Hy, ich hatte mir mal ne Funktion zum Zeilenweise einlesen geschrieben.


```
vector<string> laden(String datei)
{
   vector<string> inhalt;

   if (FileExists(datei))
   {
      string buffer;
      ifstream file(datei.c_str());

      while (file.good()) {
         getline(file,buffer,'\n');
         inhalt.push_back(buffer);
      }

      file.close();
   }
   else
   {/*Datei extistiert nicht*/

   }
   return inhalt;
}
```

Danach hast du einen String-Vector dessen Elemente die Zeilen deiner Datei sind. Nun musst du die einzelnen Strings einfach nur noch z.B. in einer Schleife durchlaufen, jeweils nach deinen Trennzeichen suchen und die Werte in ein Array oder einen neuen Vector oder direkt in die Objekte (...whatever...) einlesen, Feritg.

mfg


----------



## deepthroat (5. Dezember 2006)

Hi.

@Supa: Erstmal hat Flo1980Ma leider nicht verraten ob er überhaupt C++ benutzt - du hast also mit 50% Wahrscheinlichkeit das Thema verfehlt.

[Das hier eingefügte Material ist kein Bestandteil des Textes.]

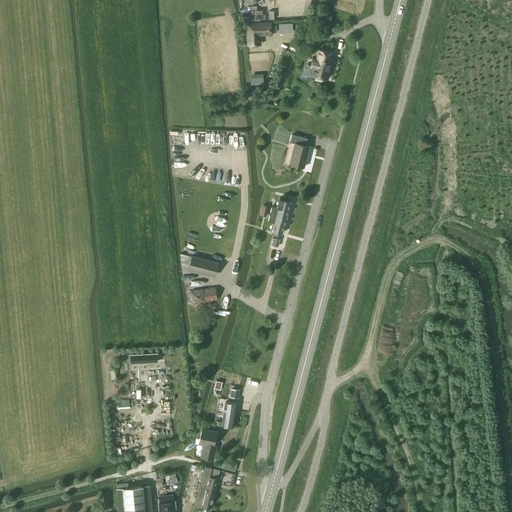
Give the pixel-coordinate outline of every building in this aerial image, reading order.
[(252,16),(242,16),(242,21),(266,20),(266,15),(263,15),(263,11),(252,12),(252,16)] [(247,46),(256,46),(256,31),(271,31),(271,22),(246,23),(247,46)] [(333,53),(319,49),(312,74),(328,79),(334,59),(332,59),(333,53)] [(309,139),(293,134),(291,142),(296,144),(291,164),(305,167),(311,147),(307,146),(309,139)] [(273,206),(271,213),(288,217),(292,201),(289,200),(282,198),(281,198),(278,207),(273,206)] [(271,213),(269,221),(274,223),(272,230),(273,230),(275,231),(280,232),(284,233),(288,217),(271,213)] [(280,239),(274,237),(272,245),(278,247),(280,239)] [(147,353),(122,355),(123,363),(148,361),(147,353)] [(231,394),(230,396),(239,398),(240,391),(240,389),(234,388),(232,388),(231,394)] [(223,419),(222,425),(233,426),(235,411),(230,411),(230,405),(223,405),(223,409),(218,408),(217,418),(223,419)] [(218,431),(203,427),(199,442),(204,443),(201,456),(211,459),(218,431)] [(204,466),(195,505),(196,505),(202,506),(211,508),(216,488),(214,487),(217,479),(208,476),(210,468),(204,466)] [(145,511),(143,486),(123,488),(125,511),(145,511)] [(175,511),(175,502),(159,504),(160,511),(175,511)]
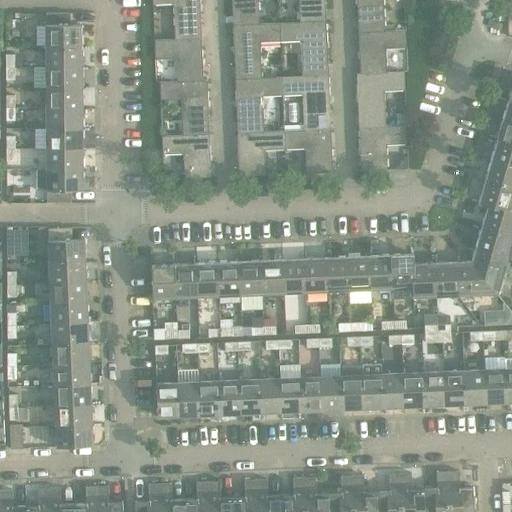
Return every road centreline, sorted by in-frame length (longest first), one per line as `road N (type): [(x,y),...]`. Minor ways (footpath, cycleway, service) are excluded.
road 1 (residential): [(118,459),(494,445)]
road 2 (residential): [(355,205),(422,204),(482,34)]
road 3 (residential): [(118,459),(116,212)]
road 4 (residential): [(116,212),(113,0)]
road 5 (residential): [(234,208),(222,0)]
road 6 (residential): [(355,205),(345,0)]
road 7 (residential): [(234,208),(355,205)]
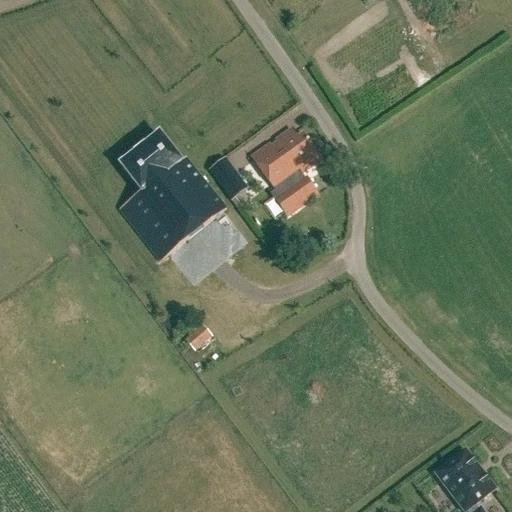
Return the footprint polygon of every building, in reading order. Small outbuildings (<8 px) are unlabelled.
[(304,184),(300,179),(321,164),(303,138),(297,142),(290,133),(252,161),(277,196),(288,188),(292,193),(289,195),(301,211),(317,199),(306,183),(304,184)] [(161,263),(225,212),(185,160),(179,165),(158,138),(121,167),(141,193),(119,211),(161,263)] [(236,154),(216,168),(225,181),(245,167),(236,154)] [(195,354),(212,339),(202,327),(185,342),(195,354)] [(481,511),(479,511),(477,511),(475,508),(495,492),(466,454),(436,477),(462,511),(481,511)]
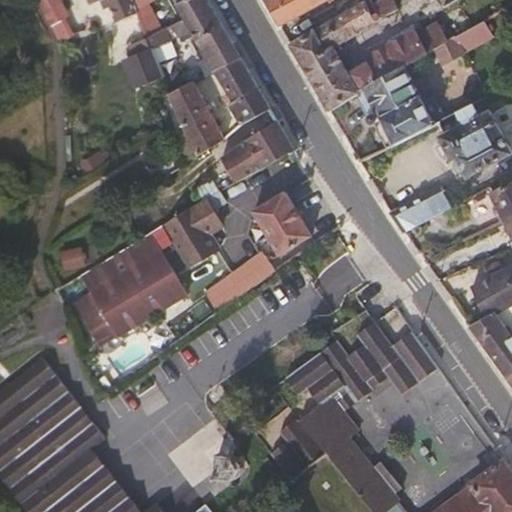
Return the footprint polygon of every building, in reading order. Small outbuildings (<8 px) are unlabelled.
[(0,0),(0,11),(13,5),(10,0),(0,0)] [(66,17),(59,0),(41,0),(40,1),(52,24),(66,17)] [(138,13),(133,0),(91,0),(92,2),(97,0),(110,0),(119,21),(122,19),(125,25),(132,22),(129,16),(138,13)] [(240,57),(205,0),(178,0),(174,2),(185,21),(180,23),(156,33),(147,37),(151,48),(135,53),(125,57),(135,85),(162,76),(168,94),(189,83),(170,37),(177,34),(178,36),(191,30),(213,70),(215,69),(240,57)] [(133,0),(138,13),(147,37),(156,33),(143,0),(133,0)] [(264,0),(279,25),(326,0),(264,0)] [(332,46),(396,9),(391,0),(376,0),(373,2),(371,0),(361,0),(321,26),(332,46)] [(444,60),(491,33),(483,19),(451,38),(436,46),(444,60)] [(404,65),(436,46),(451,38),(445,28),(440,30),(436,23),(417,34),(414,28),(363,58),(364,61),(376,81),(404,65)] [(348,72),(332,46),(321,26),(316,29),(314,29),(290,44),(328,108),(357,91),(365,87),(376,81),(364,61),(348,72)] [(151,48),(147,37),(130,44),(135,53),(151,48)] [(221,80),(246,68),(240,57),(215,69),(221,80)] [(433,122),(404,65),(376,81),(365,87),(357,91),(373,122),(374,120),(388,146),(433,122)] [(232,101),(257,87),(246,68),(221,80),(228,92),(232,101)] [(225,139),(193,80),(189,83),(168,94),(197,156),(225,139)] [(484,95),(478,85),(462,93),(468,103),(470,102),(484,95)] [(248,120),(270,108),(257,87),(232,101),(242,124),(248,120)] [(232,101),(228,92),(222,95),(227,104),(232,101)] [(511,151),(488,109),(477,115),(470,102),(468,103),(456,110),(462,122),(451,128),(447,122),(440,126),(444,132),(440,135),(451,156),(456,154),(457,157),(453,160),(454,167),(459,171),(463,169),(467,175),(511,151)] [(294,148),(278,122),(270,108),(248,120),(257,136),(246,143),(246,144),(225,156),(238,180),(294,148)] [(222,189),(216,176),(197,188),(203,200),(219,190),(222,189)] [(503,218),(511,213),(511,177),(488,189),(503,218)] [(404,231),(458,202),(455,197),(449,200),(441,184),(390,212),(404,231)] [(222,224),(213,209),(226,201),(219,190),(203,200),(164,224),(190,265),(218,249),(219,247),(209,232),(222,224)] [(253,209),(263,225),(257,229),(265,243),(271,239),(280,253),(311,234),(285,191),(253,209)] [(511,213),(503,218),(511,234),(511,213)] [(186,292),(150,232),(81,273),(92,290),(75,302),(101,344),(186,292)] [(245,290),(276,268),(265,253),(260,252),(259,253),(233,272),(245,290)] [(511,263),(471,285),(484,314),(495,308),(496,311),(511,301),(511,263)] [(245,290),(233,272),(206,291),(211,301),(218,310),(245,290)] [(374,287),(360,295),(370,312),(384,304),(374,287)] [(143,364),(218,310),(211,301),(136,354),(143,364)] [(511,301),(496,311),(495,308),(484,314),(470,323),(507,374),(511,370),(511,301)] [(320,402),(299,417),(298,418),(296,416),(279,428),(286,438),(269,450),(274,457),(290,478),(324,451),(373,511),(511,511),(511,467),(504,457),(472,480),(473,483),(438,508),(432,511),(409,511),(393,492),(402,485),(381,458),(372,465),(348,436),(358,427),(344,409),(390,375),(403,393),(440,367),(414,331),(393,345),(375,321),(358,332),(364,341),(349,352),(337,338),(286,375),(299,393),(308,387),(320,402)] [(164,511),(161,507),(156,502),(142,511),(91,448),(105,436),(92,420),(87,425),(75,409),(79,405),(41,358),(0,390),(0,475),(29,511),(164,511)] [(215,435),(217,472),(241,471),(239,434),(215,435)] [(494,443),(489,437),(485,440),(490,446),(494,443)]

Dann ist dein Code leider nicht korrekt. Das Standardidiom um in C++ von einem Stream zeilenweise einzulesen sieht so aus:

```
string line;
istream str;

while (getline(str, line)) {
  ...
}
```
Wenn man es unbedingt anders machen will, sollte man einen guten Grund haben und wissen was man tut.

Gruß


----------



## Supa (5. Dezember 2006)

Hab ich etwa geschrieben, das er diese Funktion benutzen MUSS? Ich glaube nicht! Sollte nur ein Vorschlag zur schnellen Hilfe sein, kein Grund dem Post direkt in der Luft zu zerreisen!

"Standardidiom" hin oder her, ich hab sie so geschrieben, setze sie so ein und sie erfüllt ihren Zweck bei mir tadellos.

Desweiteren war dein Beitrag im Grude auch trivial. "Zweilenweise einlesen, und trennen", ich könnt mir vorstellen, das er soweit auch schon gedacht hat!

Naja, lassen wir die Spekulationen und konzentrieren uns auf sein Probelm...

bis dahin

mfg


----------



## deepthroat (5. Dezember 2006)

Supa hat gesagt.:


> "Standardidiom" hin oder her, ich hab sie so geschrieben, setze sie so ein und sie erfüllt ihren Zweck bei mir tadellos.


Naja, Ignoranz ist Glückseligkeit.  



Supa hat gesagt.:


> Desweiteren war dein Beitrag im Grude auch trivial. "Zweilenweise einlesen, und trennen", ich könnt mir vorstellen, das er soweit auch schon gedacht hat!


Nein, ich denke nicht. Sonst hätte er nicht gefragt wie man die Anzahl der Zeilen ermitteln könnte - was wenn man sukzessive Zeile für Zeile vorgeht nicht von Belang ist.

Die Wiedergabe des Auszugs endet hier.